Texte à lire:
━━━━━━━━━━

Ajout 10 mars 2014 : Cette page est complétée par la section 1 de la Lettre Neuromonaco 106 : “Femmes et Management : les Queen Bees”
Vous vous en seriez douté : la méchanceté des femmes entre elles c'est la faute au sexisme des hommes, bien sûr…
En 2006 une étude de Rocio Garcia-Retamero et Esther López-Zafra [1] avait confirmé une croyance assez générale : qu'il vaut mieux pour une femme avoir pour supérieur un homme qu'une femme. En effet, un certain nombre de femmes en position de pouvoir auront une attitude plus sexiste qu'un homme et chercheront plus qu'eux à bloquer les carrières de leurs subordonnées : ce sont les “Queen Bees” [2].
Une nouvelle étude de Derks et al. [3] (abstract traduit ci-après) affirme que le phénomène Queen Bee n'est en fait que la réaction individuelle de femmes s'identifiant peu en tant que telles face aux discriminations qu'elles ont subies. Conséquence directe : pour lutter contre ce phénomène il faut soit que les femmes s'identifient beaucoup plus en tant que telles, soit qu'elles souffrent de beaucoup moins de discrimination parce que femmes.
L'article de BPS Research Digest [4] va plus loin et remarque des “implications importantes pour les organisations cherchant à réduire le sexisme” [5]:
Ne placer que quelques femmes au top management dans une culture sexiste risque de provoquer un effet contraire comme cela les prédisposera à devenir des Queen Bees, ce qui empirera la situation de leurs subordonnées.
Cette étude est une petite étude (n=94) qui se base uniquement sur des témoignages recueillis via Internet, il convient donc de rester très prudent.
Il reste cependant qu'elle pose le problème de l'auto-identification à un groupe, ici défini par le sexe (les féministes disent : “genre”), alors même qu'il n'existe aucune classification parfaitement exclusive (même la définition d'individu est floue, voir l'exemple des soeurs Krista et Tatiana Hogan qui se partagent une partie du cerveau : [6]) et une classification ne peut pas toujours être pertinente [7].
Enfin, bien sûr, cette étude ressemble furieusement à ce que j'avais déjà démonté en 2003, il y a 7 ans ! [8]
Traduction de l'abstract
Les ‘Queen Bees' (“Reines Abeilles”) sont des femmes mûres dans des organisations de culture masculine qui ont atteint leurs objectifs de carrière en se dissociant elles-mêmes de leur genre tout en contribuant simultanément au stéréotypage de genre des autres femmes. Il est souvent assumé que ce phénomèrne contribue à plus de discrimination de genre dans les organisations, et qu'il est inhérent à la personnalité des femmes à carrière réussie. Nous argumentons pour une explication par l'identité sociale et examinons les conditions d'organisations qui favorisent les phénomène des Queen Bees. Les participants à l'études ont été 94 femmes ayant des positions managériales supérieures dans diverses société des Pays Bas et qui ont rempli un questionnaire en ligne. Conformément aux prédictions, les indicateurs du phénomène Queen Bee (stéréotypage de genre accru et description personnelle masculine) ont été trouvé principalement chez les femmes qui ont indiqué avoir commencé leur carrière avec peu d'identification de genre. Les résultats sont discutés au travers de la théorie de l'identité sociale, en interprétant le phénomène Queen Bee comme une réponse de mobilité individuelle de femmes ayant peu d'identification de genre aux discriminations rencontrées dans leur travail.

━━━━━━━━━━

Données enregistrées:
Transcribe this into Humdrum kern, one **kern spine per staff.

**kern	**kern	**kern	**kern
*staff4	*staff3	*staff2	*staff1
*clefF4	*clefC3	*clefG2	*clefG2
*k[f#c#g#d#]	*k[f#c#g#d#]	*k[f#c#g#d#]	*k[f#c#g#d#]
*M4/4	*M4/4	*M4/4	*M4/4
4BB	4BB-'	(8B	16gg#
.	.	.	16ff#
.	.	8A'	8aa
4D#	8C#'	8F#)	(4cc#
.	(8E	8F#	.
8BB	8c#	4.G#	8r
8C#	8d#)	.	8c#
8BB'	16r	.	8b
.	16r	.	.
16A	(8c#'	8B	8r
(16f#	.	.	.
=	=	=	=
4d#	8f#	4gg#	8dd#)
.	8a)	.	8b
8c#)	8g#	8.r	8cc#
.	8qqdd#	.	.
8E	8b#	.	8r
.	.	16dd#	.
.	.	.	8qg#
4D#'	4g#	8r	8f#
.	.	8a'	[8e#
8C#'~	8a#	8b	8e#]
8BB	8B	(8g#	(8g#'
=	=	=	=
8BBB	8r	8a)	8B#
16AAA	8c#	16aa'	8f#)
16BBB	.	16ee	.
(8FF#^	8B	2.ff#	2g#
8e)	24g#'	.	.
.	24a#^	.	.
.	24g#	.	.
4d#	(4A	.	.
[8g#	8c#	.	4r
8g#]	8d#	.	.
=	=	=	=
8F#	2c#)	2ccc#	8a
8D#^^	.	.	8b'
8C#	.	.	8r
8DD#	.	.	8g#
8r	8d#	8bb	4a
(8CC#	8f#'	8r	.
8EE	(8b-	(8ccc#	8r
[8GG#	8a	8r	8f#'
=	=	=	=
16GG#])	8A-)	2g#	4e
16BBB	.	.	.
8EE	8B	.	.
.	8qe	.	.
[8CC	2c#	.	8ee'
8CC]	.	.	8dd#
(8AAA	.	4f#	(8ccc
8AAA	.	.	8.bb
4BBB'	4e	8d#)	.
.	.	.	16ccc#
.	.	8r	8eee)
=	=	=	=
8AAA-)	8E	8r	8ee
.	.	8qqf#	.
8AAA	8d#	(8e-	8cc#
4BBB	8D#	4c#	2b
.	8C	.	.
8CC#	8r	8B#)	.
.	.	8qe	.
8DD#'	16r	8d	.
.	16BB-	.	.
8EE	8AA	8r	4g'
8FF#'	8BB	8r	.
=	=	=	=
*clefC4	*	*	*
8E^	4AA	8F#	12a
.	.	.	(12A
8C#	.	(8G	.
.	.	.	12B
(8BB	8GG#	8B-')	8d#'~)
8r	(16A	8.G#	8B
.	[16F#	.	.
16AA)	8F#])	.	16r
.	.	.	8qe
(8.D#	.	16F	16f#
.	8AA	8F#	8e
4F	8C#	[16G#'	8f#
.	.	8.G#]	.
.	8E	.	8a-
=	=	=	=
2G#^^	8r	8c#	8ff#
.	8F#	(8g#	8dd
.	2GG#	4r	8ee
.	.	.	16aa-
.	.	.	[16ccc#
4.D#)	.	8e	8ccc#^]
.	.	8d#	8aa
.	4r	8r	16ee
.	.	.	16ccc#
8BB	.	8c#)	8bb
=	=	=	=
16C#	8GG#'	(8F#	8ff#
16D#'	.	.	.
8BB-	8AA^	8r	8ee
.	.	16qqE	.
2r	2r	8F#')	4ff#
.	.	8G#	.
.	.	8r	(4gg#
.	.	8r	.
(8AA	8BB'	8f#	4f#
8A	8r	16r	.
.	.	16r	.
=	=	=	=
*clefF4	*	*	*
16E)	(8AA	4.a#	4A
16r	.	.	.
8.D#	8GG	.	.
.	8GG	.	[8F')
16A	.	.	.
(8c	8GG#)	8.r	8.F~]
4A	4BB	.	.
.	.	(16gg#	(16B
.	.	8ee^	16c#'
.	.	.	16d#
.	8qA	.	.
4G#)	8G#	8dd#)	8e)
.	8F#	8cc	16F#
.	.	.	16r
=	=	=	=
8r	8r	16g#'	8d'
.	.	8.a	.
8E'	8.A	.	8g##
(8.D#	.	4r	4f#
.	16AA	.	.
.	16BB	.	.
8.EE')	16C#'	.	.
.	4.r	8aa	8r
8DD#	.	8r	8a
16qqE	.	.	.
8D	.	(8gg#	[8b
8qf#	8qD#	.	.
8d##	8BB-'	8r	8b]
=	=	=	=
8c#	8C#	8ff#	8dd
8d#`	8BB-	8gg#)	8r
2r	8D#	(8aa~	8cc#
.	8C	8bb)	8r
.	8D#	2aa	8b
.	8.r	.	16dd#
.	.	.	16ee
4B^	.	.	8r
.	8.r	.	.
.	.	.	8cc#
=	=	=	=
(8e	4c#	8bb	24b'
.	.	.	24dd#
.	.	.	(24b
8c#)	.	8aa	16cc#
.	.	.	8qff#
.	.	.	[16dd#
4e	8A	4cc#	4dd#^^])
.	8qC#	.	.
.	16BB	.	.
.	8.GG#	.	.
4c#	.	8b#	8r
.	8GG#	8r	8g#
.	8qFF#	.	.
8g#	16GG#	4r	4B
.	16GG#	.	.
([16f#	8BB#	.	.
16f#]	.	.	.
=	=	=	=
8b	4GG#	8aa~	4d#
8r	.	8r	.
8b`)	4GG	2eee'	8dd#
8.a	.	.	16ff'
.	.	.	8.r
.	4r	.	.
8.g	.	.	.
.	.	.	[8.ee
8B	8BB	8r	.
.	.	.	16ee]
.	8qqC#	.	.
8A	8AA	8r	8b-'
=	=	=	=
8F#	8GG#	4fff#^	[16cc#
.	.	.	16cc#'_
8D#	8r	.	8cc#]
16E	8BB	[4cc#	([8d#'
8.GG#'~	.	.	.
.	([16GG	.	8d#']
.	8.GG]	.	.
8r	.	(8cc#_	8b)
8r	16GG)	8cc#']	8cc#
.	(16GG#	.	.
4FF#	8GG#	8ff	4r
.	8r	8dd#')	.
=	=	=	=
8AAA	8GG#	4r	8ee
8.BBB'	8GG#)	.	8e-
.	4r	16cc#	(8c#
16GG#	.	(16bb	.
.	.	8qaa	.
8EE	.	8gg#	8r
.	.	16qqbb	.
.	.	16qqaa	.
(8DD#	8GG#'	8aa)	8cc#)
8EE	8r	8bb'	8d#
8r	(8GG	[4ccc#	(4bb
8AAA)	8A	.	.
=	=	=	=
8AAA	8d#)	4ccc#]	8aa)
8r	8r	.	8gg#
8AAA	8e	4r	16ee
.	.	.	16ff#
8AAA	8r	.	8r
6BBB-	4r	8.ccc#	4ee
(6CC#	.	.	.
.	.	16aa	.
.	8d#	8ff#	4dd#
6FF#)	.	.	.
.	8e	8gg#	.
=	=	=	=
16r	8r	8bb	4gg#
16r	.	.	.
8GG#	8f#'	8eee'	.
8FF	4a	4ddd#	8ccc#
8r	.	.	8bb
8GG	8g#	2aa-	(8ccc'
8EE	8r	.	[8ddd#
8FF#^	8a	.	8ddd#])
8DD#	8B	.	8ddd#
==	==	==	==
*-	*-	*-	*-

━━━━━━━━━━

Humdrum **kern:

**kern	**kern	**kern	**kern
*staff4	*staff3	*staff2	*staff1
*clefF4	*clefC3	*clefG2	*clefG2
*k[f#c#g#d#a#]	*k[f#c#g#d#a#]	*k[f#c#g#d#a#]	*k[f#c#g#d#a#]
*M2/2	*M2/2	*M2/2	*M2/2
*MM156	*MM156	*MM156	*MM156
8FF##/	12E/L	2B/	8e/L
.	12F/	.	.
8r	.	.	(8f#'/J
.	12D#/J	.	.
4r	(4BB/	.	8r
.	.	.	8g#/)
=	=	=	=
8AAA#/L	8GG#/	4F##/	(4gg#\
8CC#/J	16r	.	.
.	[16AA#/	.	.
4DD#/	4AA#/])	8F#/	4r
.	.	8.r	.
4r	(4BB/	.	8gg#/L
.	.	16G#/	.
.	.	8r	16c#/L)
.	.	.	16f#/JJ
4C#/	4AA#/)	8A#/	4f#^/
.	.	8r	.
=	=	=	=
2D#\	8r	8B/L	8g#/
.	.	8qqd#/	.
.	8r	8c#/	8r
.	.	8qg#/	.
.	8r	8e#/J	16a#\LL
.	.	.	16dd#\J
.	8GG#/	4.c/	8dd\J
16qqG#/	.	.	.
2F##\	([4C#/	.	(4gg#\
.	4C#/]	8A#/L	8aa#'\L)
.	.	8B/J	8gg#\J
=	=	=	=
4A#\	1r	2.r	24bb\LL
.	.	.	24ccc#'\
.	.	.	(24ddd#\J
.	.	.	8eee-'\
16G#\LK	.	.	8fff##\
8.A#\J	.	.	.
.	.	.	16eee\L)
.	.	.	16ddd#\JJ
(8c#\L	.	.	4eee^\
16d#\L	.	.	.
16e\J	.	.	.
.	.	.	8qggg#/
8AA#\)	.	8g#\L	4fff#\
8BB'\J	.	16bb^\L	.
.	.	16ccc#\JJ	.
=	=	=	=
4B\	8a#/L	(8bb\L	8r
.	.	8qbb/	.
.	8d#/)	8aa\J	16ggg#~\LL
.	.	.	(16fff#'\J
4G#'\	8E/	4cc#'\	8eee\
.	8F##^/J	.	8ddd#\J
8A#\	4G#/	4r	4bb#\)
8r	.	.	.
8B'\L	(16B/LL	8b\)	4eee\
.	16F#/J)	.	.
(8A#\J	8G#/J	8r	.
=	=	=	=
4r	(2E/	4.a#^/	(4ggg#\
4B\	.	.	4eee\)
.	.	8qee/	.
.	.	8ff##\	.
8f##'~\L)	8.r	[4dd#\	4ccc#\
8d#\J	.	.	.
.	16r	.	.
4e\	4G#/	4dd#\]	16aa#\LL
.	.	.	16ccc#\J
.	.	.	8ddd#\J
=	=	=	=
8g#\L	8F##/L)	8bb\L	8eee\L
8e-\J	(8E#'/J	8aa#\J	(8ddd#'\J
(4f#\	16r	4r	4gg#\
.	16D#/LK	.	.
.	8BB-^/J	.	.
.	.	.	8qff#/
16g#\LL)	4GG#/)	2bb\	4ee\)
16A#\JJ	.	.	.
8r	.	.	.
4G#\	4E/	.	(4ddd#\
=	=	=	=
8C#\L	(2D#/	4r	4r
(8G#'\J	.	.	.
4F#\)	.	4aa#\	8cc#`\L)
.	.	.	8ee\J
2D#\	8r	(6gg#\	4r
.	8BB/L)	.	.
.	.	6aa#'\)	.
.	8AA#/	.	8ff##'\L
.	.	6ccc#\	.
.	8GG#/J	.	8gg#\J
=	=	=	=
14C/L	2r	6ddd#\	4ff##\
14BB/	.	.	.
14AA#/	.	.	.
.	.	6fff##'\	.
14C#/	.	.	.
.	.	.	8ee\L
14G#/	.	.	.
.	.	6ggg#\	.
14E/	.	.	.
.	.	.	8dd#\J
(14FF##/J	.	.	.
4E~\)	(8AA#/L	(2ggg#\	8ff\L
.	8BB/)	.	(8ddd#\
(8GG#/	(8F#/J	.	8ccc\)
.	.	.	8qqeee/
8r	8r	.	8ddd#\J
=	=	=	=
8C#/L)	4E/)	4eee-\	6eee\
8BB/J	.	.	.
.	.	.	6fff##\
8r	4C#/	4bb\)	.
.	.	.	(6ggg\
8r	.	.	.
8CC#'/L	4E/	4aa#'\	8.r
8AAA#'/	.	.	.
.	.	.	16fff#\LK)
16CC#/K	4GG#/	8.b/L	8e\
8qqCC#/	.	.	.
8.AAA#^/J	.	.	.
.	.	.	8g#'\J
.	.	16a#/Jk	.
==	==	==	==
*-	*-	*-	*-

━━━━━━━━━━

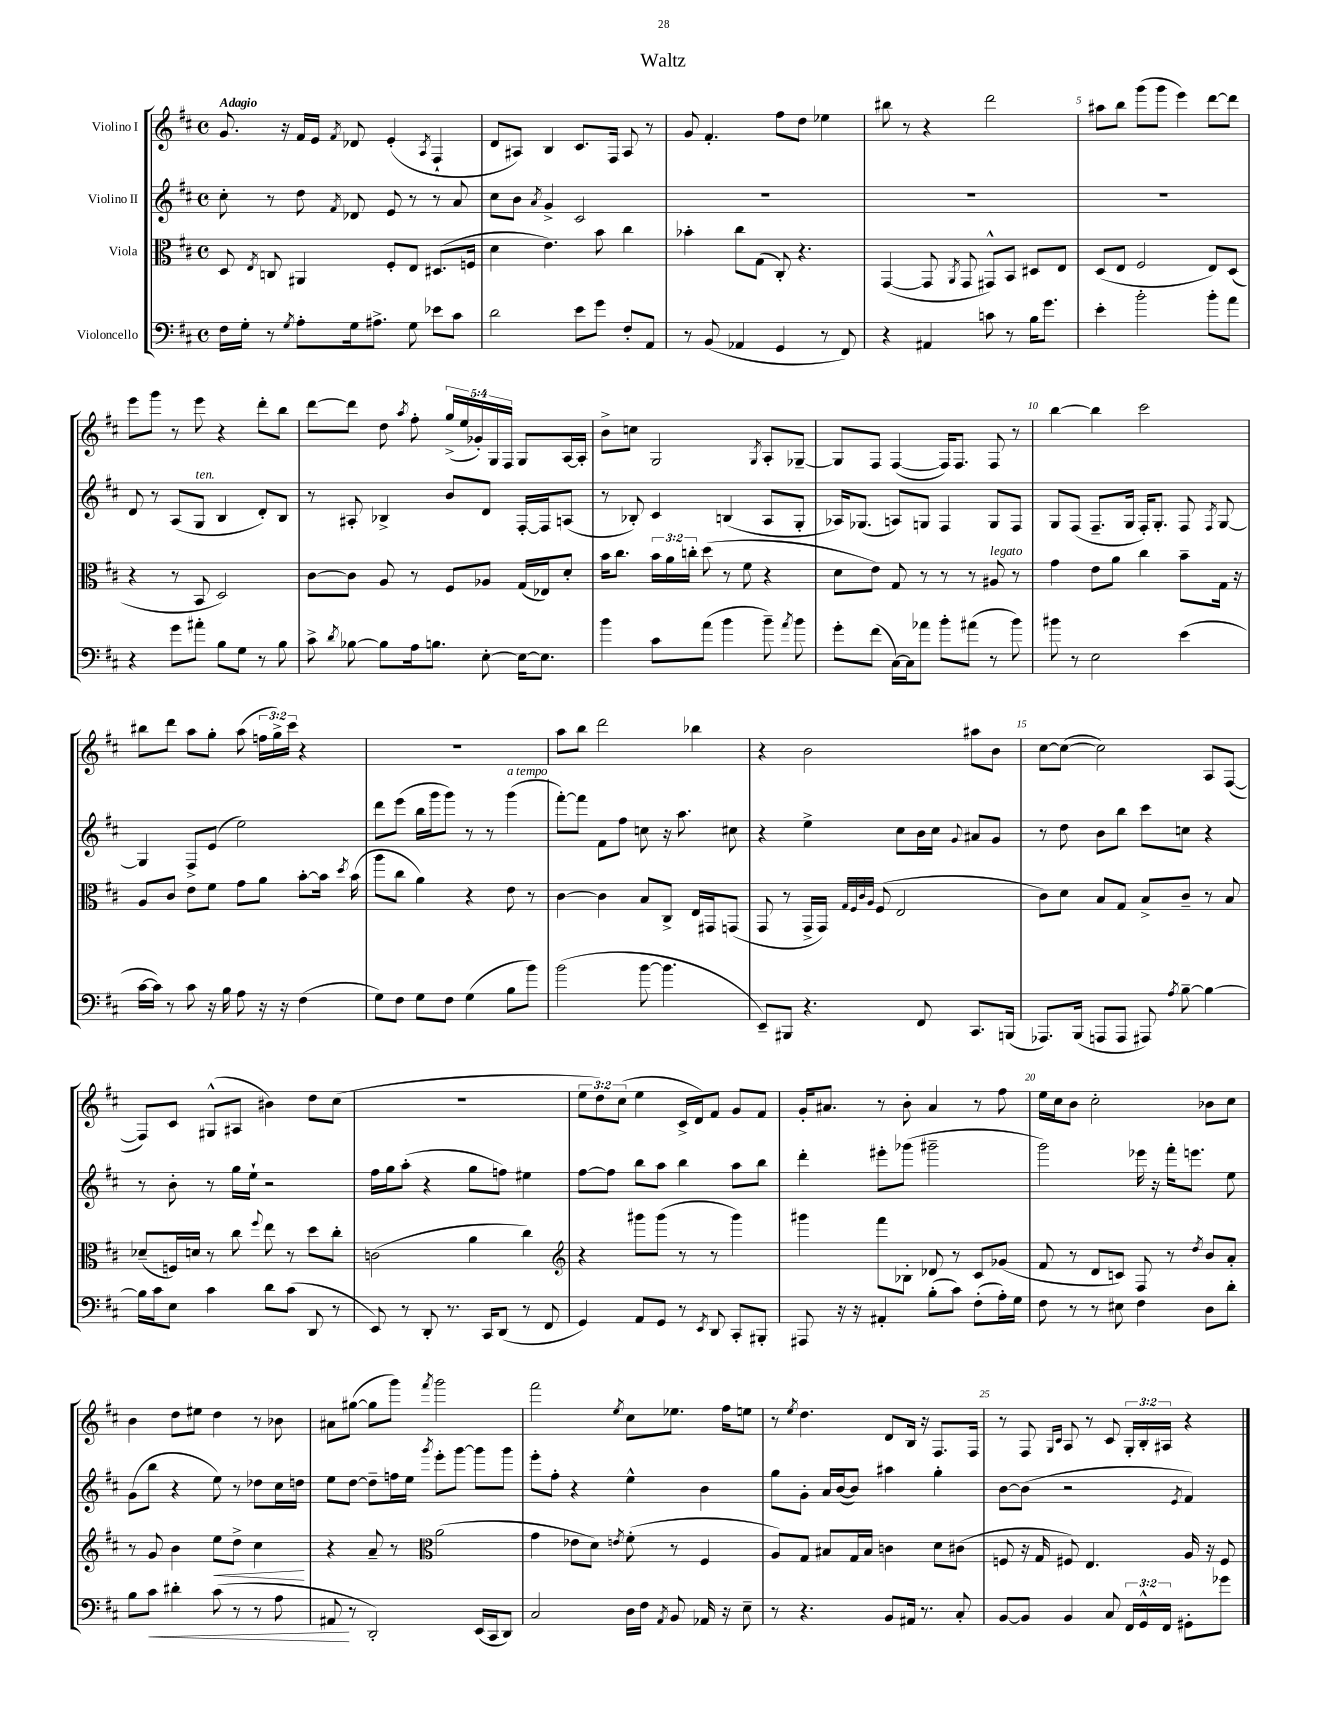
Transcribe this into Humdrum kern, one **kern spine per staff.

━━━━━━━━━━

Description de la tâche:
Résumez plus brièvement le paragraphe du texte sur les « Queen Bees » qui commence par « Une nouvelle étude de Derks et al. », en conservant ses faits principaux.

Réponse attendue:
Selon une nouvelle étude de Derks et al., le phénomène Queen Bee n'est que la réaction individuelle de femmes s'identifiant peu comme femmes face aux discriminations subies. Pour le combattre, il faudrait donc que les femmes s'identifient davantage comme telles ou qu'elles subissent beaucoup moins de discrimination liée à leur sexe.